- **Task to carry out**:
Nothing outside the range below should be printed. Output exactly the lines from the line with "Linear trend" to the line with "Figure 1 Mediation", both included.

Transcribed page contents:
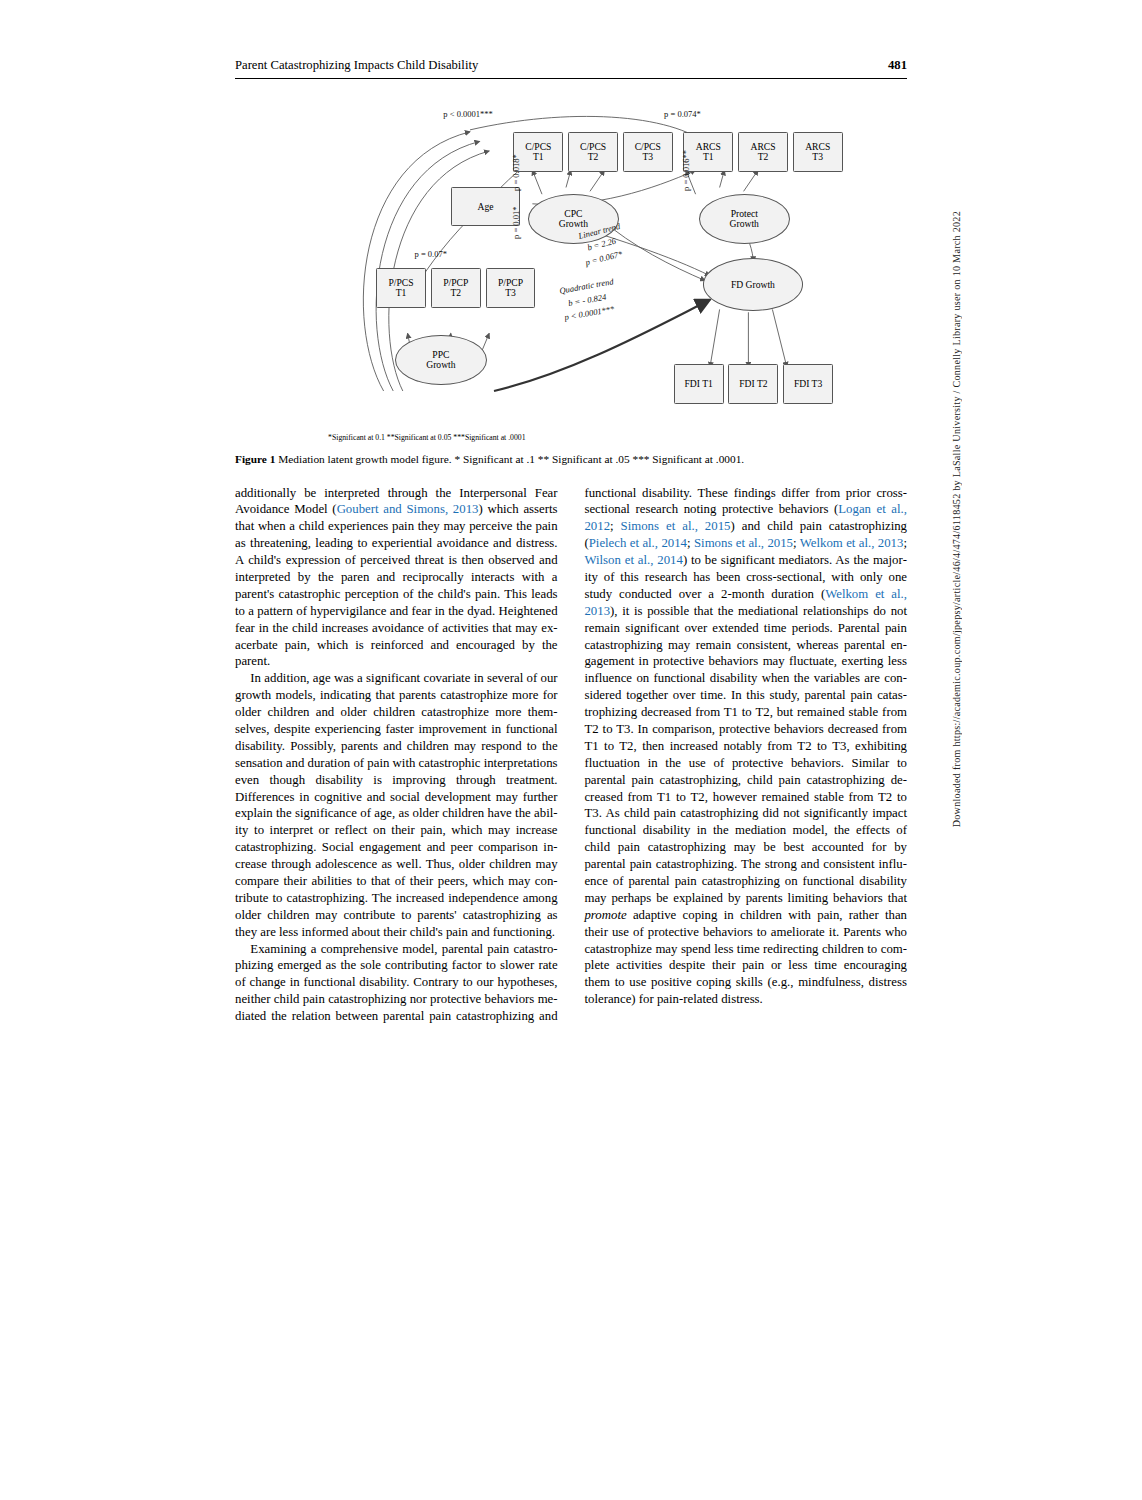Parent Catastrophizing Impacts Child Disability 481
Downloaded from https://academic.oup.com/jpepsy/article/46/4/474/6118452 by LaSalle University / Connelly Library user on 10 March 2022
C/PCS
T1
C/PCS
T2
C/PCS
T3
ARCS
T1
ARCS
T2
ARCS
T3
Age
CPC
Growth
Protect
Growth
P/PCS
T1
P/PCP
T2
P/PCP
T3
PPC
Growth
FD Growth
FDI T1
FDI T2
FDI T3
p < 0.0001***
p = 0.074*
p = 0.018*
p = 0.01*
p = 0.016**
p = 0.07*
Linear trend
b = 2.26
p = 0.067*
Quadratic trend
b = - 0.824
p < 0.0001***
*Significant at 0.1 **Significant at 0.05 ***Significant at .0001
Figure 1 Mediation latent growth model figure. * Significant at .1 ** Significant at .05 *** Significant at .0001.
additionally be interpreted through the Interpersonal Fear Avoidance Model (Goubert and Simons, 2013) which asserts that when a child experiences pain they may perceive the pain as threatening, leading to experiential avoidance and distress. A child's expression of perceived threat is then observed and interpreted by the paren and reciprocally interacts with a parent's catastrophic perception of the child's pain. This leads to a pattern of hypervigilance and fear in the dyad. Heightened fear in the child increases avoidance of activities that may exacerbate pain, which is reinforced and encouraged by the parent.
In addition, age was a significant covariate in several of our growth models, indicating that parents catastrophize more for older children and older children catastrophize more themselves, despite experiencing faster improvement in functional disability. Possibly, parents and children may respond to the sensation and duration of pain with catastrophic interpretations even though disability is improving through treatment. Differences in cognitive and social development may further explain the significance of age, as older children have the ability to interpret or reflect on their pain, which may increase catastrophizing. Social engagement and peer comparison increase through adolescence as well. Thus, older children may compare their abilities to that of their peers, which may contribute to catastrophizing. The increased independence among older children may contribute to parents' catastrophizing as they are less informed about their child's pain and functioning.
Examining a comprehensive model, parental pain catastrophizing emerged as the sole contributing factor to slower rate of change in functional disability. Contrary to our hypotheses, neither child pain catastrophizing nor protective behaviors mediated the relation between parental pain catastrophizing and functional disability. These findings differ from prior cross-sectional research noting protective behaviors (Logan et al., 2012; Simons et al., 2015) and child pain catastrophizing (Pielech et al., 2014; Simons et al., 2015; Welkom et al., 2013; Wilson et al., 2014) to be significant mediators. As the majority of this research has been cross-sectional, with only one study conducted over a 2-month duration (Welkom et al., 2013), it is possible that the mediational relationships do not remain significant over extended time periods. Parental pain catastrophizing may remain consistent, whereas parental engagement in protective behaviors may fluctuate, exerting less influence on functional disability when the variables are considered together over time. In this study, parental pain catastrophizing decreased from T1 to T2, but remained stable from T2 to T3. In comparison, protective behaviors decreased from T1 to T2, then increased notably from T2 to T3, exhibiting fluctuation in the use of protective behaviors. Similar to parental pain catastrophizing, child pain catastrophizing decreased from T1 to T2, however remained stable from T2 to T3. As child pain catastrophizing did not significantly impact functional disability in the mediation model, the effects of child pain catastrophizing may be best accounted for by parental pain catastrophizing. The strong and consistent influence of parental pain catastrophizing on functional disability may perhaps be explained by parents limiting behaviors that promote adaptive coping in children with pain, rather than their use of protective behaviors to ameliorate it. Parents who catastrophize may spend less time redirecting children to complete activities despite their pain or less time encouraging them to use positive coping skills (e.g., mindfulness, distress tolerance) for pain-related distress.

- **Output**:
Linear trend
b = 2.26
p = 0.067*
Quadratic trend
b = - 0.824
p < 0.0001***
*Significant at 0.1 **Significant at 0.05 ***Significant at .0001
Figure 1 Mediation latent growth model figure. * Significant at .1 ** Significant at .05 *** Significant at .0001.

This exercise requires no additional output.